So, in conclusion, except for the sign error I'm hoping someone will spot for me, we have

$$\boxed{ \ell ^{-1} \{ F(P)\} = e^{-2t}\left( -\cos{3t} +\sin{3t}\right) }$$​

 

[fabsuk]

I will spot you,
It should be -cos and i now see how you bracket things

Does anybody know about step functions with laplace as again I am lost

let LT of the function g(t) is L(G) = G(p).
Calculate the Lt of the function

f(t)= g(t-a) t>a>0
0, t<a

Help me get started i can't find any other examples like it.PLEASE

 

[benorin]

PF resources for learning LaTeX Math Typesetting

This thread will help: PF's Introducing LaTeX Math Typesetting

An extremely useful excerpt:

A pdf file of the most useful LaTeX commands, symbols, and constructs is provided here:

https://www.physicsforums.com/misc/howtolatex.pdf

More symbol reference:

http://amath.colorado.edu/documentation/LaTeX/Symbols.pdf

A bit more information on the amsmath package is available here:

http://www.cds.caltech.edu/~dunbar/docs/amsldoc.pdf

 

[benorin]

Do you mean:

for $$g(t):=\left\{\begin{array}{cc}0,&\mbox{ if }t\leq 0\\1, & \mbox{ if } t>0\end{array}\right.$$

put $$f(t)=g(t-a)=\left\{\begin{array}{cc}0,&\mbox{ if }t\leq a\\1, & \mbox{ if } t>a\end{array}\right.$$ ?

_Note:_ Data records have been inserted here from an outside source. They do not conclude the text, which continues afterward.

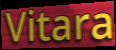
Vitara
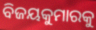
ବିଜୟକୁମାରକୁ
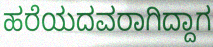
ಹರೆಯದವರಾಗಿದ್ದಾಗ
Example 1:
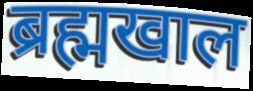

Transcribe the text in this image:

ब्रह्मखाल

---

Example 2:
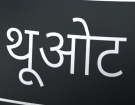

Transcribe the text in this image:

थूओट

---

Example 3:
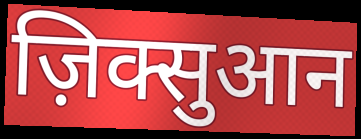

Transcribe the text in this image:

ज़िक्सुआन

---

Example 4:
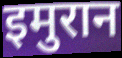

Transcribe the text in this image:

इमुरान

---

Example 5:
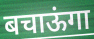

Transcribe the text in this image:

बचाऊंगा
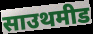
साउथमीड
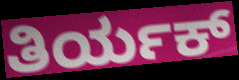
ತಿರ್ಯಕ್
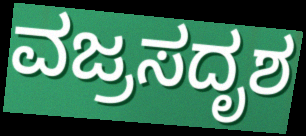
ವಜ್ರಸದೃಶ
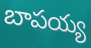
బాపయ్య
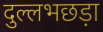
दुल्लभछड़ा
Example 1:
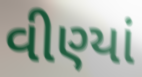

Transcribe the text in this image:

વીણ્યાં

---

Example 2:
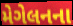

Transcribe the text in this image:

મેગેલનના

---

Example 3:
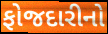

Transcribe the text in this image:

ફોજદારીનો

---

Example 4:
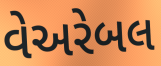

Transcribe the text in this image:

વેઅરેબલ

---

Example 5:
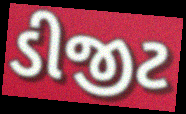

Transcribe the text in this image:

ડીજીટ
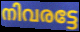
നിവരട്ടേ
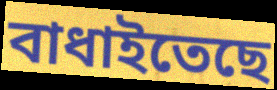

BTW, It looks better like this:

$$\mbox{For } g(t):=\left\{\begin{array}{cc}0,&\mbox{ if }t\leq 0\\1, & \mbox{ if } t>0\end{array}\right. \mbox{, put }f(t):=g(t-a)=\left\{\begin{array}{cc}0,&\mbox{ if }t\leq a\\1, & \mbox{ if } t>a\end{array}\right. ?$$

 

[benorin]

If so, here it goes...

For a>0,

$$\mathfrak{L}\{ f(t)\} = \mathfrak{L}\{ g(t-a)\} = e^{-ap}\mathfrak{L}\{ g(t)\}$$

oops, gives up to much.

 

[benorin]

I will spot you,
It should be -cos and i now see how you bracket things

Thanks, I found it and fixed it.